Andrew Chapman, national lead of manufactured housing communities at Chicago-based advisory JLL, says investors know the strengths of the segment, which boasts the strongest occupancy of all property types. Like the self-storage sector, once a tenant is in place, movement is rare.
“There are a lot of lenders who may have been leery of lending on this property class – particularly with the two-star or lower properties – due to preconceived notions. However, this is changing as lenders are seeing the value of the income streams these properties can produce,” Chapman says.
Todd Elkins, senior vice-president of agency finance at Capital One, says several new factors have influenced the growth of the manufactured housing community, including increased mobility and migration across the US and agency requirements related to affordable housing, as well as the general increased institutionalization of the asset class.
He notes that transaction volumes have seen a significant increase since 2013, rising from $1.2 billion to $4.2 billion as of 2020.
“Ten to 15 years ago, investors could buy a [manufactured housing community] for a premium over traditional multifamily,” Elkins says. “Now, manufactured housing can be as competitive as multifamily, with some acquisitions at sub-3 percent cap rates.

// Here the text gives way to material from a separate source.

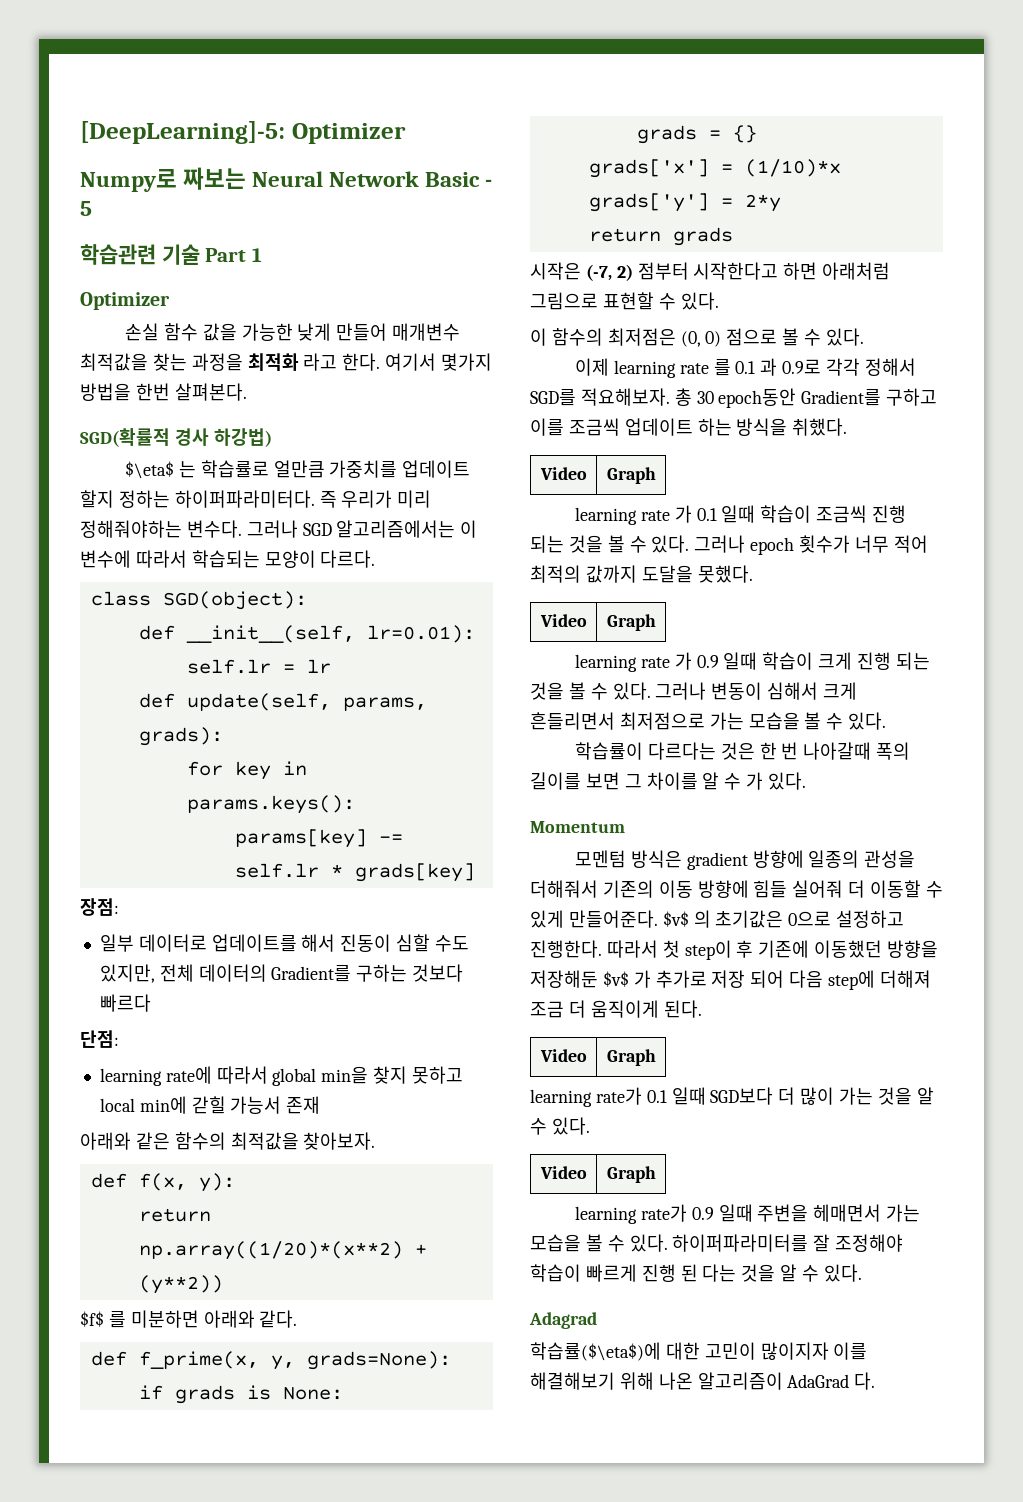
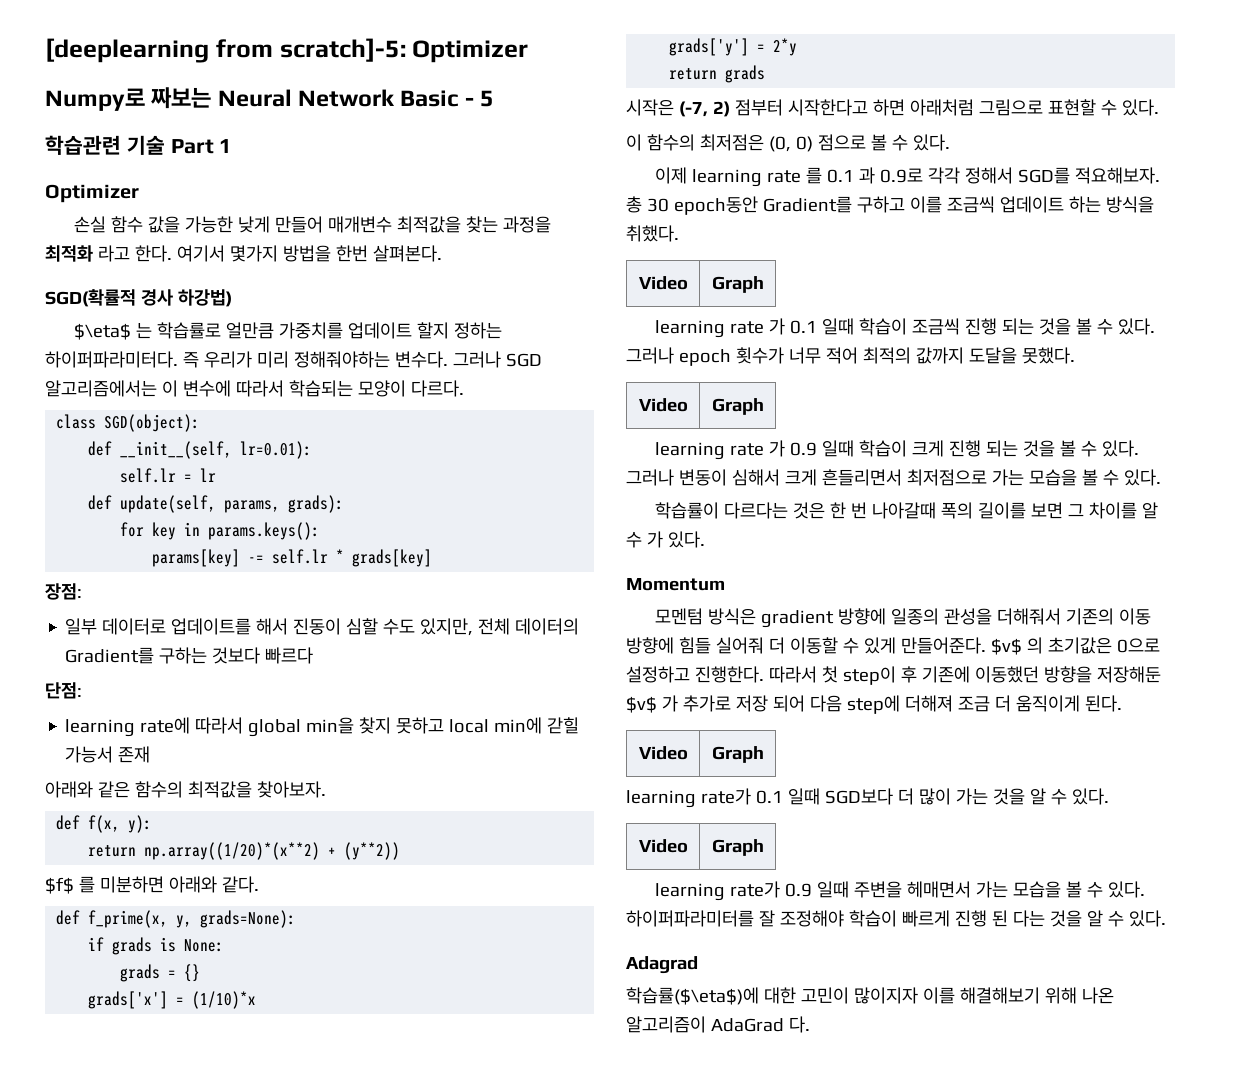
[80,121,285,144] [DeepLearning]-5: -> [45,38,406,63] [deeplearning from scratch]-5:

Consequently, agency loans are typically priced consistent with multifamily loans.”
Damon Reed, senior vice-president of agency finance at Capital One, says the McLean, Virginia-based bank typically sees growth in and around large cities, coastal areas, locations where the population has migrated and places where there is a strong job market.
“Now, we are seeing buyers move into smaller surrounding markets to acquire lower-quality assets and invest significant capital towards upgrading these communities, and ultimately providing new housing stock,” says Reed.
Elkins says manufactured housing communities with an 85 percent or higher occupancy rate, a low percentage of park-owned or rental homes, paved roads and driveways, home skirting, minimal exposed hitches and a predictable, consistent income stream are the most appealing opportunities from a lending perspective.
“The fundamentals are strong within multifamily housing and manufactured housing communities, both of which have shown to be resilient asset classes over the past several years,” Elkins says. “Both agencies consider MHC to be affordable and they typically underwrite to a maximum loan supported by a 1.25x debt service coverage ratio, utilizing a 30-year amortization and the prevailing interest rate.”
Since annual rent increases have been consistent and prevalent, Elkins says the agencies will consider a trailing one-month of collections in most instances, in order to capture a new rent increase, as opposed to requiring a trailing three months.
Inflation and interest rate volatility are influencing sponsors within the manufactured housing sector, though its outlook does have positive signs.
“Agency lending continues to be an attractive option to borrowers, given [its] consistent underwriting standards, loan terms and interest rates,” Reed says, noting agency lending is also based on in-place cashflow, which cuts down on financing volatility and post-closing performance pressures. “That sense of predictability is valuable for borrowers as they explore financing options.”